Gereja tampaknya telah kehilangan identitas. Ia telah melupakan siapakah dia seperti yang dikehendaki Tuhan. Carol Davis, teman baik dan mentor saya, menggambarkan gereja sebagai seorang yang menderita kehilangan ingatan, bukan karena amnesia melainkan karena pembusukan perlahan akibat penyakit Alzheimer. Ketika seorang menderita amnesia, ia kehilangan ingatan jangka pendek, tetapi tetap memiliki pengetahuan dasar tentang identitasnya. Korban sering kali melupakan siapa mereka dan untuk apa mereka hidup. Mereka melupakan siapa orang yang mereka kasihi dan bahkan bisa percaya bahwa anggota keluarga adalah musuh yang punya rencana jahat untuk mencelakakan mereka. Pikiran mereka tertipu; tidak seperti korban amnesia. Seseorang dengan penyakit Alzheimer bahkan menyadari ada sesuatu yang salah. Dalam banyak kasus, kepribadian mereka berubah.Pada saat penyakitnya berkembang, tubuh bahkan melupakan fungsi alamiah seperti makan. Akhirnya pasien mati karena komplikasi yang berkaitan dengan malnutrisi atau sesuatu yang sebanding dengan itu.
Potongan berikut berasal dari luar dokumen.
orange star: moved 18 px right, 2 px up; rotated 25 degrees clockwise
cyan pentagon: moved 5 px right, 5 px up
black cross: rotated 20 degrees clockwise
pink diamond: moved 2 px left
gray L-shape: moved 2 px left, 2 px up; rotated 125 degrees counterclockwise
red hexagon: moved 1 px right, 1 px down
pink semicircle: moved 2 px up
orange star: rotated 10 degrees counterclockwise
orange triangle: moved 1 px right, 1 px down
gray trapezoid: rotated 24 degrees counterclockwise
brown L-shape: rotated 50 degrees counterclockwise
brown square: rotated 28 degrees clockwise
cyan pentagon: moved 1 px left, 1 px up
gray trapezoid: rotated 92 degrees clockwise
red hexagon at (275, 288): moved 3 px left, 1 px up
Gereja telah menderita hal serupa. Ia tidak lagi bisa mengingat kebenaran dasar tentang identitasnya. Hal yang paling dikasihi dan diberi perhatian kita dipandang tidak bisa dipercaya. Seperti mempelai dalam penglihatan saya, ia ditipu untuk berpikir bahwa ia sehat, padahal sesungguhnya ia sakit. Akibat kondisi ini, gereja telah kehilangan kepribadiannya yang sejati dan melupakan kasih yang mula-mula (Why 2 : 4).

Hal yang paling buruk dari penipuan diri sendiri ini adalah Anda tidak tahu kapan Anda ditipu. Jika Anda tahu ritsleting Anda terbuka, Anda akan memperbaikinya. Orang-orang biasanya tidak akan membiarkan ritnya terbuka dengan sengaja. Mereka melakukan hal itu karena tidak sadar, dan segera setelah sadar, mereka akan segera mengobati problem mereka.
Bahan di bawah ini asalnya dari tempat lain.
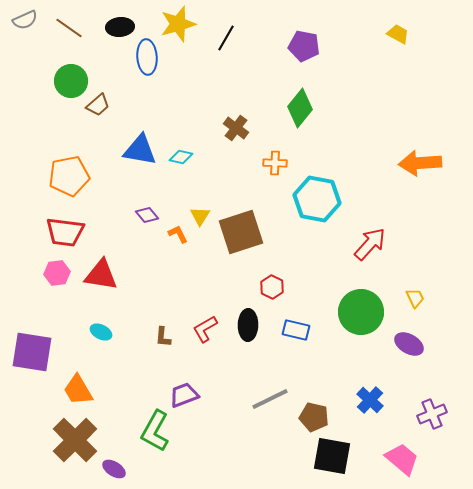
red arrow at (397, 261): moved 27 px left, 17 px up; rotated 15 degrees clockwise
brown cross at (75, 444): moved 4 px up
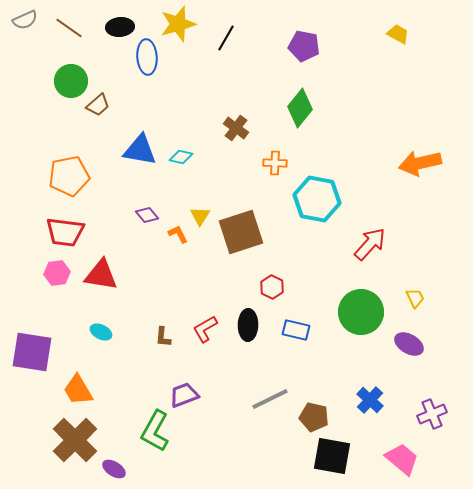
orange arrow at (420, 163): rotated 9 degrees counterclockwise
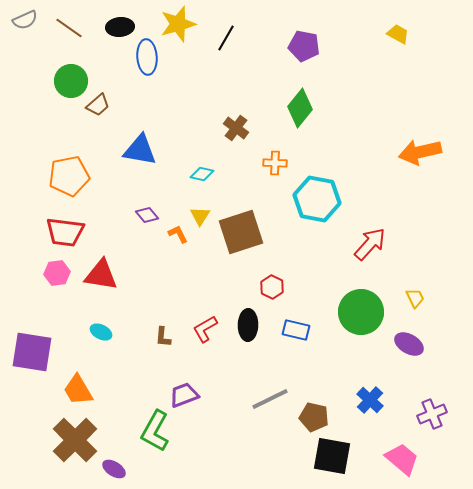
cyan diamond at (181, 157): moved 21 px right, 17 px down
orange arrow at (420, 163): moved 11 px up
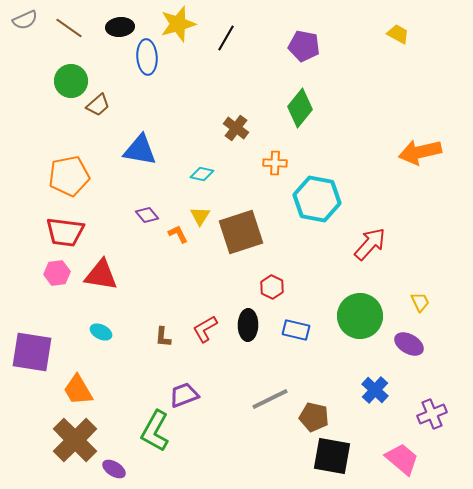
yellow trapezoid at (415, 298): moved 5 px right, 4 px down
green circle at (361, 312): moved 1 px left, 4 px down
blue cross at (370, 400): moved 5 px right, 10 px up
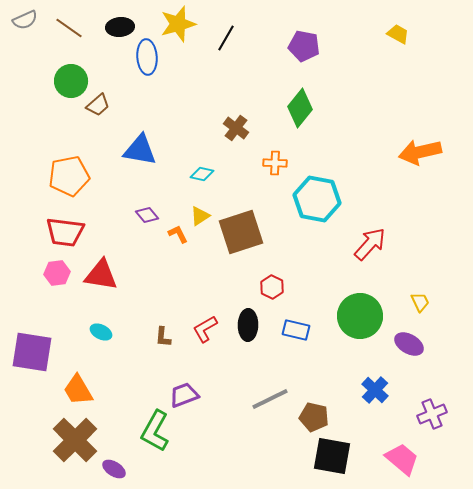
yellow triangle at (200, 216): rotated 25 degrees clockwise
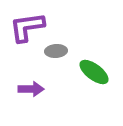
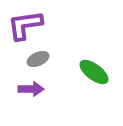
purple L-shape: moved 2 px left, 2 px up
gray ellipse: moved 18 px left, 8 px down; rotated 20 degrees counterclockwise
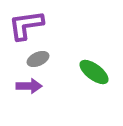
purple L-shape: moved 1 px right
purple arrow: moved 2 px left, 3 px up
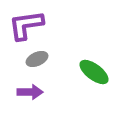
gray ellipse: moved 1 px left
purple arrow: moved 1 px right, 6 px down
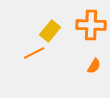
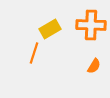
yellow rectangle: moved 2 px up; rotated 20 degrees clockwise
orange line: rotated 45 degrees counterclockwise
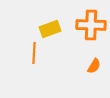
yellow rectangle: rotated 10 degrees clockwise
orange line: rotated 15 degrees counterclockwise
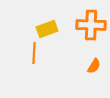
yellow rectangle: moved 3 px left
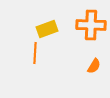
orange line: moved 1 px right
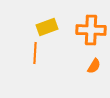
orange cross: moved 5 px down
yellow rectangle: moved 2 px up
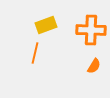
yellow rectangle: moved 1 px left, 2 px up
orange line: rotated 10 degrees clockwise
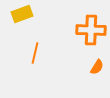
yellow rectangle: moved 24 px left, 11 px up
orange semicircle: moved 3 px right, 1 px down
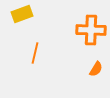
orange semicircle: moved 1 px left, 2 px down
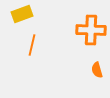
orange line: moved 3 px left, 8 px up
orange semicircle: moved 1 px right, 1 px down; rotated 133 degrees clockwise
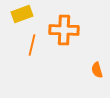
orange cross: moved 27 px left
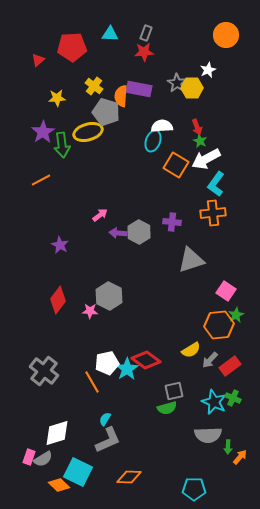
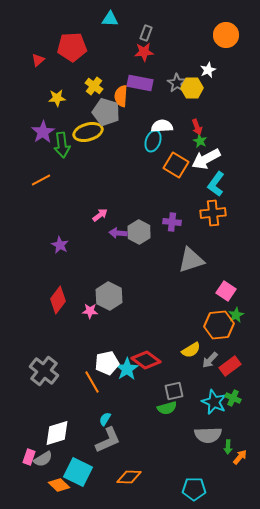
cyan triangle at (110, 34): moved 15 px up
purple rectangle at (139, 89): moved 1 px right, 6 px up
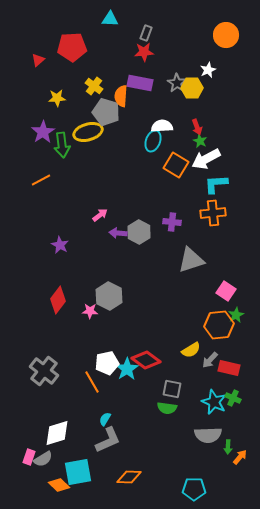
cyan L-shape at (216, 184): rotated 50 degrees clockwise
red rectangle at (230, 366): moved 1 px left, 2 px down; rotated 50 degrees clockwise
gray square at (174, 391): moved 2 px left, 2 px up; rotated 24 degrees clockwise
green semicircle at (167, 408): rotated 24 degrees clockwise
cyan square at (78, 472): rotated 36 degrees counterclockwise
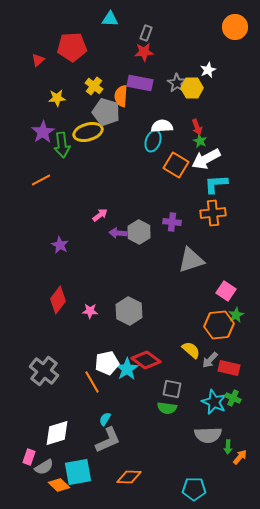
orange circle at (226, 35): moved 9 px right, 8 px up
gray hexagon at (109, 296): moved 20 px right, 15 px down
yellow semicircle at (191, 350): rotated 108 degrees counterclockwise
gray semicircle at (43, 459): moved 1 px right, 8 px down
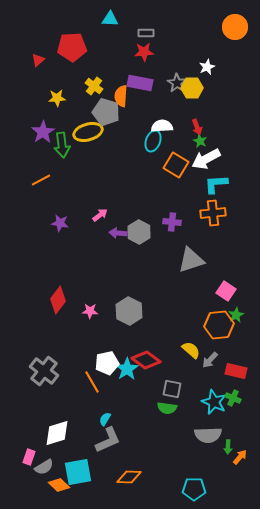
gray rectangle at (146, 33): rotated 70 degrees clockwise
white star at (208, 70): moved 1 px left, 3 px up
purple star at (60, 245): moved 22 px up; rotated 18 degrees counterclockwise
red rectangle at (229, 368): moved 7 px right, 3 px down
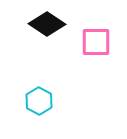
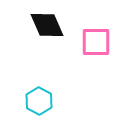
black diamond: moved 1 px down; rotated 33 degrees clockwise
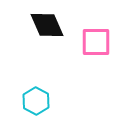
cyan hexagon: moved 3 px left
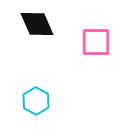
black diamond: moved 10 px left, 1 px up
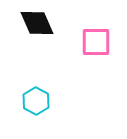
black diamond: moved 1 px up
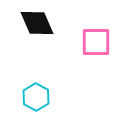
cyan hexagon: moved 4 px up
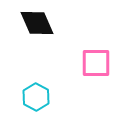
pink square: moved 21 px down
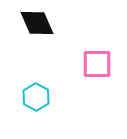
pink square: moved 1 px right, 1 px down
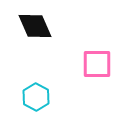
black diamond: moved 2 px left, 3 px down
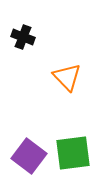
Suatu kali, saya ingin menyampaikan hal ini kepada beberapa teman pendeta tanpa berpikir panjang. Kami semua laki-laki dan dalam suasana retreat, jadi saya merasa saya bisa sedikit membesar-besarkan pengalaman saya sendiri. Saya berbicara kepada mereka dan sengaja membiarkan rits saya terbuka. Saya menunjuk teman kepercayaan saya untuk menutup rasa malu saya dengan menunjukkan masalah saya di depan setiap orang. Ia membiarkan drama itu diulur lebih lama daripada yang saya harapkan, sambil tersenyum pada saya sepanjang waktu. Akhirnya ia menyebutkan bahwa ada aliran udara di ruangan dan saya dengan cepat menanggapi dengan membalikkan punggung saya dari pengunjung untuk menutup rits saya. Saya juga menempel kertas toilet yang mengekor di punggung saya untuk menimbulkan kesan yang dalam sampai di rumah. Setiap orang tertawa, tetapi poin saya ditangkap. Penipuan diri sendiri buruk bagi siapa pun kecuali orang yang ditipu karena ia tidak tahu tentang hal itu.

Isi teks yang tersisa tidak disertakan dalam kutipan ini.